Extracted page text data:

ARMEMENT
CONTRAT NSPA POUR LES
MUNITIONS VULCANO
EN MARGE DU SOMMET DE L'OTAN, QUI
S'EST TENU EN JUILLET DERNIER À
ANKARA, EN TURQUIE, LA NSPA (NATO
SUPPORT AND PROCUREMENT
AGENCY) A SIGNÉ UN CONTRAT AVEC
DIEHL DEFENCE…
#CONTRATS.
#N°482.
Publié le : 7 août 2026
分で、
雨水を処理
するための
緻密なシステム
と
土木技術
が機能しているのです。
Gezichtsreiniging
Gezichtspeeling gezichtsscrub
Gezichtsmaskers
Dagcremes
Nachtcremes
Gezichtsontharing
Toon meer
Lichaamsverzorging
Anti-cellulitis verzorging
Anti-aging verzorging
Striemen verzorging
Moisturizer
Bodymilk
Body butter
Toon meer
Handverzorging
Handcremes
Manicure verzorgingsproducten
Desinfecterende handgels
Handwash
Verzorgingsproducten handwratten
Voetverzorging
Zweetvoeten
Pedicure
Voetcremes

Task
Could you write out the full data verbatim?

Result of the task
ARMEMENT
CONTRAT NSPA POUR LES
MUNITIONS VULCANO
EN MARGE DU SOMMET DE L'OTAN, QUI
S'EST TENU EN JUILLET DERNIER À
ANKARA, EN TURQUIE, LA NSPA (NATO
SUPPORT AND PROCUREMENT
AGENCY) A SIGNÉ UN CONTRAT AVEC
DIEHL DEFENCE…
#CONTRATS.
#N°482.
Publié le : 7 août 2026
分で、
雨水を処理
するための
緻密なシステム
と
土木技術
が機能しているのです。
Gezichtsreiniging
Gezichtspeeling gezichtsscrub
Gezichtsmaskers
Dagcremes
Nachtcremes
Gezichtsontharing
Toon meer
Lichaamsverzorging
Anti-cellulitis verzorging
Anti-aging verzorging
Striemen verzorging
Moisturizer
Bodymilk
Body butter
Toon meer
Handverzorging
Handcremes
Manicure verzorgingsproducten
Desinfecterende handgels
Handwash
Verzorgingsproducten handwratten
Voetverzorging
Zweetvoeten
Pedicure
Voetcremes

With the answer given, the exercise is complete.